- Hogalbaria Location in West Bengal, India Hogalbaria Hogalbaria (India)
- Coordinates: 24°02′16″N 88°42′04″E﻿ / ﻿24.037667°N 88.701111°E
- Country: India
- State: West Bengal
- District: Nadia

Languages
- • Official: Bengali, English
- Time zone: UTC+5:30 (IST)
- Lok Sabha constituency: Murshidabad
- Vidhan Sabha constituency: Karimpur
- Website: nadia.gov.in

= Hogalbaria =

Hogalbaria is a village in the Karimpur I CD block in the Tehatta subdivision of the Nadia district in the state of West Bengal, India. The village is situated near the Indo-Bangladesh border.

==Geography==

===Location===
Hogalberia is located at .

===Area overview===
Nadia district is mostly alluvial plains lying to the east of Hooghly River, locally known as Bhagirathi. The alluvial plains are cut across by such distributaries as Jalangi, Churni and Ichhamati. With these rivers getting silted up, floods are a recurring feature. The Tehatta subdivision, presented in the map alongside, is topographically part of the Nadia Plain North. The Jalangi River forms the district/ subdivision border in the north-western part and then flows through the subdivision. The other important rivers are Mathabhanga and Bhairab. The eastern portion forms the boundary with Bangladesh. The subdivision is overwhelmingly rural. 97.15% of the population lives in the rural areas and 2.85% lives in the urban areas.

Given information ::

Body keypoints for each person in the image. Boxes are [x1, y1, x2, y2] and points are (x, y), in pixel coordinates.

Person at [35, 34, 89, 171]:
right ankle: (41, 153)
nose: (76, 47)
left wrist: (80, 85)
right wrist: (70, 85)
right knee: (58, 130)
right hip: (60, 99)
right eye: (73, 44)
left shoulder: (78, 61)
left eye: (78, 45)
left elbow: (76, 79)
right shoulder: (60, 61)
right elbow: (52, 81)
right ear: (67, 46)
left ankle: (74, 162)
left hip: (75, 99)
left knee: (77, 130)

--

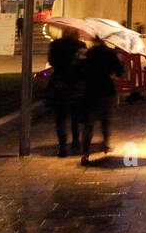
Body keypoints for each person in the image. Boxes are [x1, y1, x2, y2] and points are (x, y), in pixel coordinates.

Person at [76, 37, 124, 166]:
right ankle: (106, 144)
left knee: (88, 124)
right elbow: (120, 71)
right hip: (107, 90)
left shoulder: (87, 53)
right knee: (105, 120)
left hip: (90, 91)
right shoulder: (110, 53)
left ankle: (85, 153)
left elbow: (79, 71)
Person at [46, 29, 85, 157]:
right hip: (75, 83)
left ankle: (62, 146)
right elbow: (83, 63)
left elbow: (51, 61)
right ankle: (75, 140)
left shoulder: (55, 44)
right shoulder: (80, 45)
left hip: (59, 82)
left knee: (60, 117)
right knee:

Prompt 1 ::
Rewrite the Hogalbaria text between "- Lok Sabha" and "the Indo-Bangladesh border.", inclusive, putting "settlement" in place of "village".
Prompt 2 ::
Carry on the Hogalbaria text from its final sentence.
The data above are separate material with no connection to the Hogalbaria text.

Response box 1 ::
- Lok Sabha constituency: Murshidabad
- Vidhan Sabha constituency: Karimpur
- Website: nadia.gov.in

= Hogalbaria =

Hogalbaria is a settlement in the Karimpur I CD block in the Tehatta subdivision of the Nadia district in the state of West Bengal, India. The settlement is situated near the Indo-Bangladesh border.

Response box 2 ::
Note: The map alongside presents some of the notable locations in the subdivision. All places marked in the map are linked in the larger full screen map. All the four subdivisions are presented with maps on the same scale – the size of the maps vary as per the area of the subdivision.

==Civic administration==
===Police station===
Hogalbaria police station has jurisdiction over a portion of the Karimpur I CD block. The total area covered by the police station is 122.5 km^{2} and the population covered is 183,556 (2011 census). 14 km of the Bangladesh-India border is within the PS area – 9.5 km has fencing and the rest is Padma River.

==Education==
Hogalbaria Adarsha Sikshaniketan was established in 1959 as a Bengali-medium co-educational school with classes from V to XII.

== Transport ==
State Highway 11 passes near the village. Hogalbaria is connected with district headquarters, Krishnagar, by regular bus services. The road distance between Krishnagar and Hogalbaria is 88 km.